[[ DATA SUPPLIED open ]]

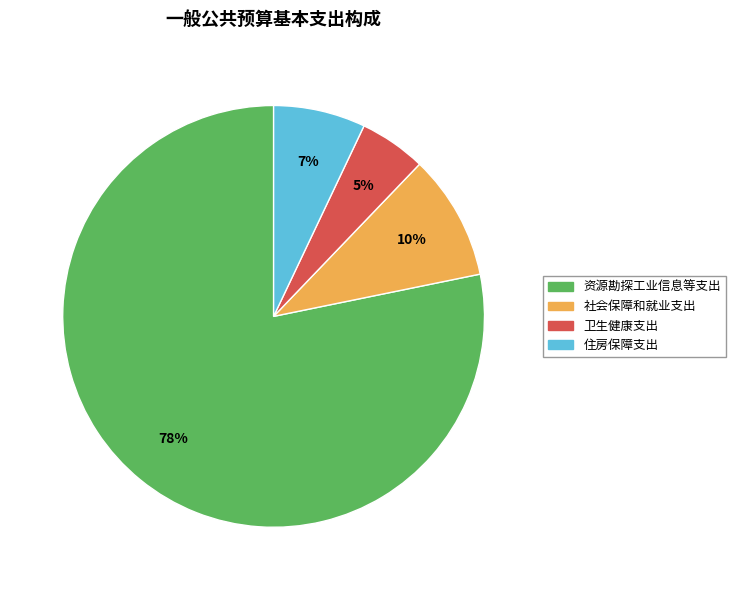

To the nearest percent, what is the difference between the 卫生健康支出 and 资源勘探工业信息等支出 slice percentages?

73%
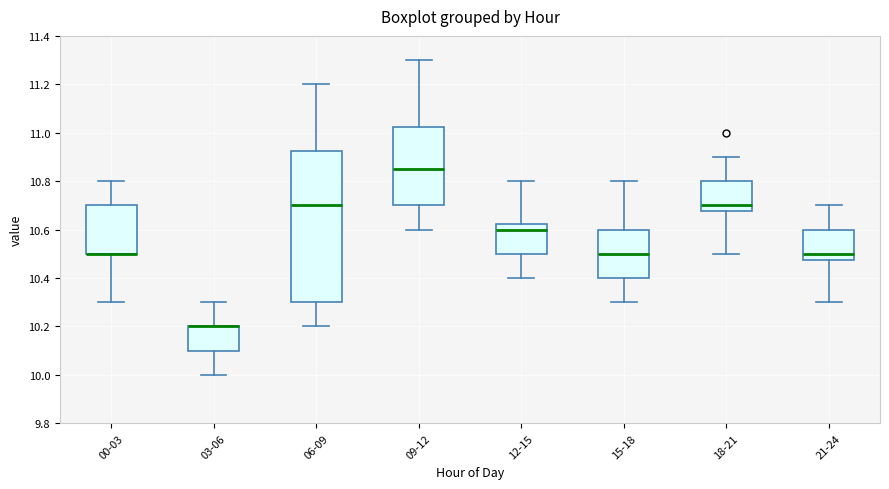

Reading left to right, transcribe this box plot: for each box, give where its median line is, the range the box spans, and where its two whiskers end, as read against the y-axis. The values are not printed on the chart, so give them approximately, as read against the axis.

00-03: median 10.50 (drawn on the box's lower edge), box 10.50 to 10.70, whiskers 10.30 to 10.80
03-06: median 10.20 (drawn on the box's upper edge), box 10.10 to 10.20, whiskers 10.00 to 10.30
06-09: median 10.70, box 10.30 to 10.92, whiskers 10.20 to 11.20
09-12: median 10.86, box 10.70 to 11.02, whiskers 10.60 to 11.30
12-15: median 10.60, box 10.50 to 10.62, whiskers 10.40 to 10.80
15-18: median 10.50, box 10.40 to 10.60, whiskers 10.30 to 10.80
18-21: median 10.70, box 10.68 to 10.80, whiskers 10.50 to 10.90
21-24: median 10.50, box 10.48 to 10.60, whiskers 10.30 to 10.70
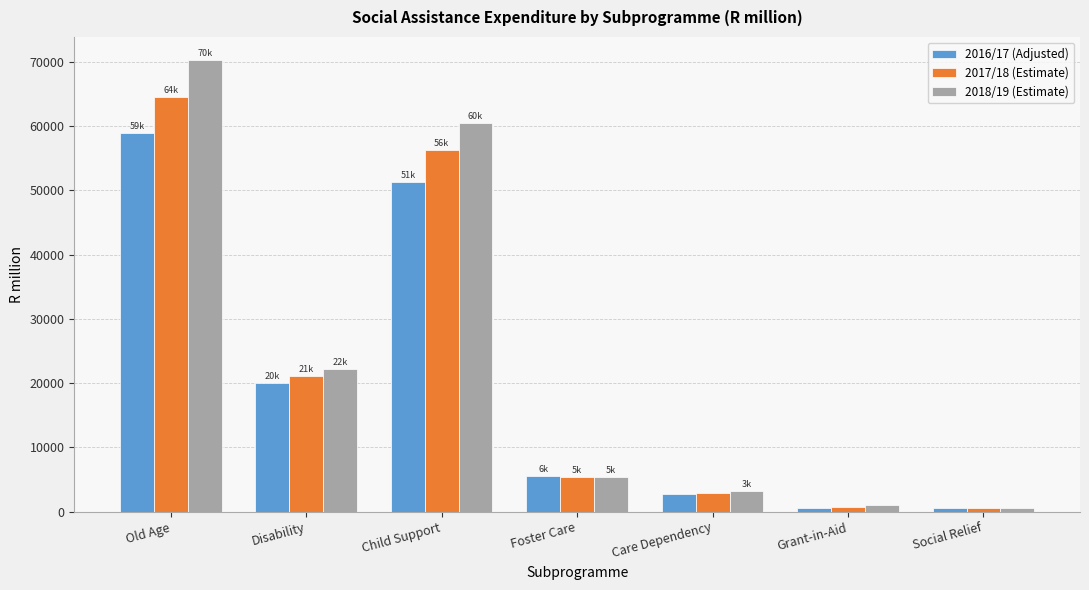

How many groups of bars are there?

7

[[ DATA SUPPLIED closed ]]

### AIM OF THE TASK:
Copy out every one of the items above word for word, leaving out the pictures.

### PROBLEM SOLUTION:
To the nearest percent, what is the difference between the 卫生健康支出 and 资源勘探工业信息等支出 slice percentages?

73%

Reading left to right, transcribe this box plot: for each box, give where its median line is, the range the box spans, and where its two whiskers end, as read against the y-axis. The values are not printed on the chart, so give them approximately, as read against the axis.

00-03: median 10.50 (drawn on the box's lower edge), box 10.50 to 10.70, whiskers 10.30 to 10.80
03-06: median 10.20 (drawn on the box's upper edge), box 10.10 to 10.20, whiskers 10.00 to 10.30
06-09: median 10.70, box 10.30 to 10.92, whiskers 10.20 to 11.20
09-12: median 10.86, box 10.70 to 11.02, whiskers 10.60 to 11.30
12-15: median 10.60, box 10.50 to 10.62, whiskers 10.40 to 10.80
15-18: median 10.50, box 10.40 to 10.60, whiskers 10.30 to 10.80
18-21: median 10.70, box 10.68 to 10.80, whiskers 10.50 to 10.90
21-24: median 10.50, box 10.48 to 10.60, whiskers 10.30 to 10.70

How many groups of bars are there?

7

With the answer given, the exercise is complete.